- Selected passage
──────────
Mairena, Alpujarras, Spain

I know it's only my imagination but the faces of those old people who have spent their lives on farms or close to the land seem to have a better class of wrinkle.

 

It's hard to know exactly what it is, but the old folks round here seem to contain a dignity and expressiveness that suits the harshness of the climate and the general difficulty-of-being that many of them will have endured under the dictatorship and the anxieties that were their lot during the years of transition.

 

The life of farmers everywhere can be cruel, but nowhere more so for the humble tenant farmer of the alpujarra, who not only was often unable to own his own land, but had meanwhile to pay a set of mediaeval-like tithes and tributes to landowner and Church, usually irrespective of the yield. These days we all reach automatically for our cameras when we see the ploughman set to with a pair of mules, and this is a good thing, for not only is it a sight to treasure for its rarity and for the fact that such a vulnerable technique ties us closely to a very recent bit of history, but also, more simply, it'sjust a wonderfully beautiful thing to see such skill and power harnessed to tradition.

 

Let's face it, what more picturesque and bucolic scenario could you hope to find than an ancient olive terrace being turned over by a chap with straw hat, fifteenth century plough and two mules with preposterously cutesy ears? Thing is though, for all its pastoral delights, it's hard work, stunningly so, and subject to all kinds of uncertainty, and it's this, I think, more than anything else, that leads the locals to carry about them their lovely, eloquent, corrugated features.
──────────
- Given data
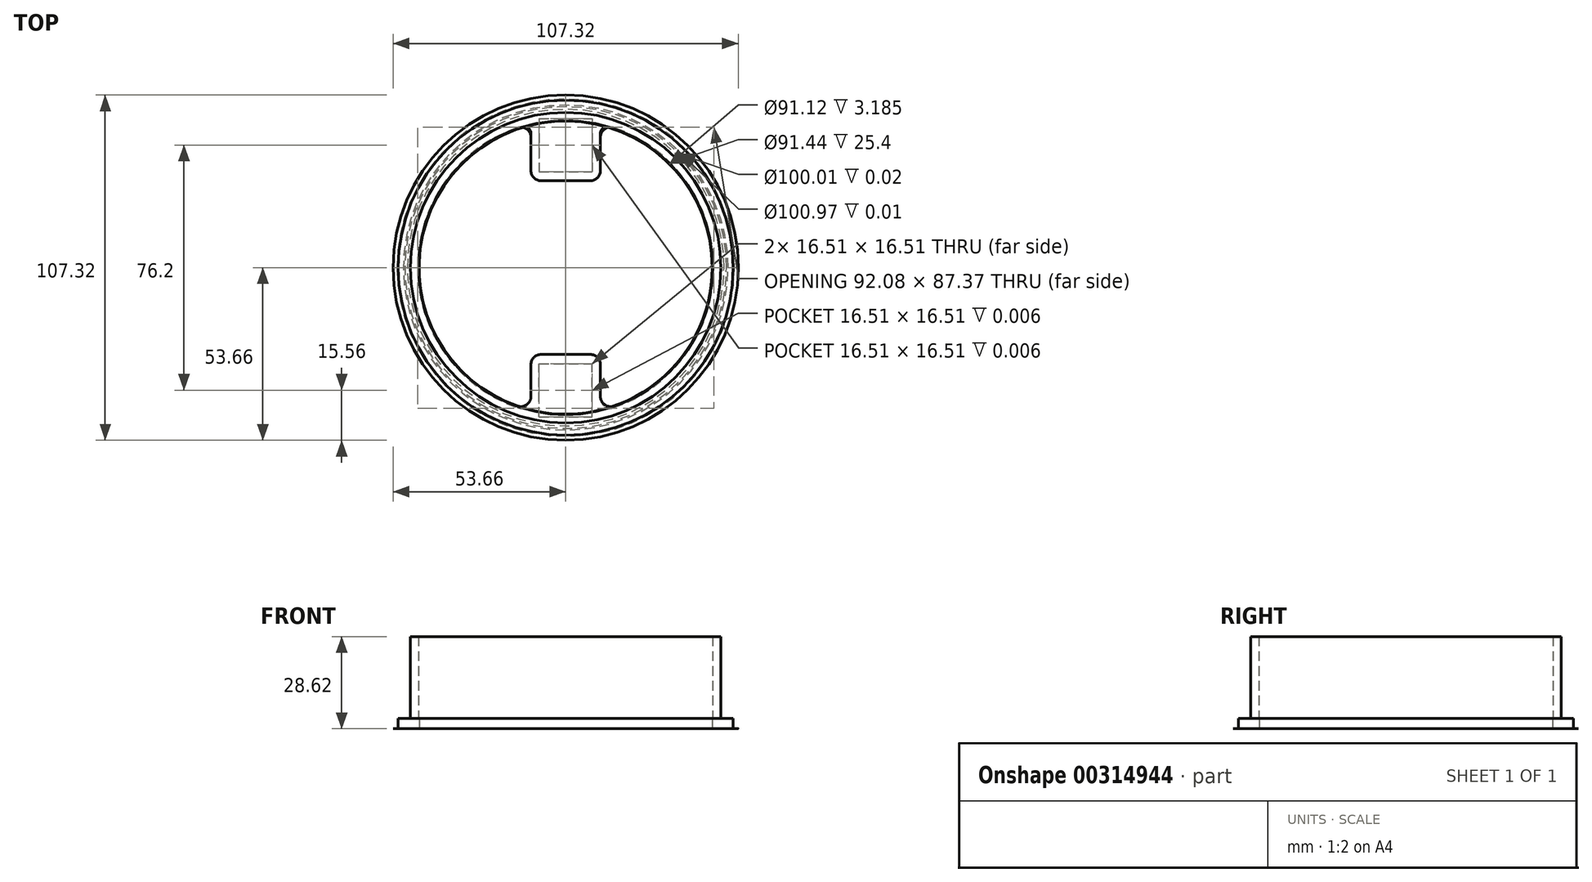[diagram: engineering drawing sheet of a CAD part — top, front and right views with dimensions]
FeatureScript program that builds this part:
──────────
- Requests
1. In the passage on the Alpujarra farmers, list every element named in the scene it calls "picturesque and bucolic."
2. Carry on the passage on the Alpujarra farmers from its last sentence.

- Expected results
1.
- an ancient olive terrace
- a chap with a straw hat
- a fifteenth century plough
- two mules with preposterously cutesy ears

2.
lady in joritaor

Take Ana. No longer built for speed, shall we say, she has a strange geriatric grace that to this day lets you peek into her past with an echo of the pretty girl she must once have been. Beyond her lined and careworn face her pale blue eyes still sparkle with a fierce intelligence, and when she smiles it's a genuine lighter-upper-of-a room affair that you just have to reciprocate. But, oh, the tales of hardship and travail she tells can cast a cloud about the brightest day, and I suspect they're probably true, for as she says, she's neither a misery guts nor has anything to gain by exaggerating the scale of her sufrimiento.

 

For the sad truth is, people here did suffer fairly brutally.

 

Let's take but one story as illustration: shortly after the civil war in the early 1940's a new road was to be built to make the crossing of the Sierra Nevada more accessible, and many of the young men of our villages who were not fascists were forced to work for free as labourers during its construction. Forced at gunpoint, that is, and those who refused were maimed, or shot, pour encourager les autres. From Mairena to the point where most of the work was to be carried out, however, is a good 6 hour walk, so the men were compelled to sleep in a cave close to the 2000 metre pass at La Ragua. Of course they required supplies and food, and this was brought up by mule train from the villages beneath. But imagine this: Ana's husband, then aged 6, whose father was amongst the labourers, was literally tied to the leading donkey and forced to act as the eyes of a blind man who actually knew the way as he led them up the mountains, and did this, he told me, for several months….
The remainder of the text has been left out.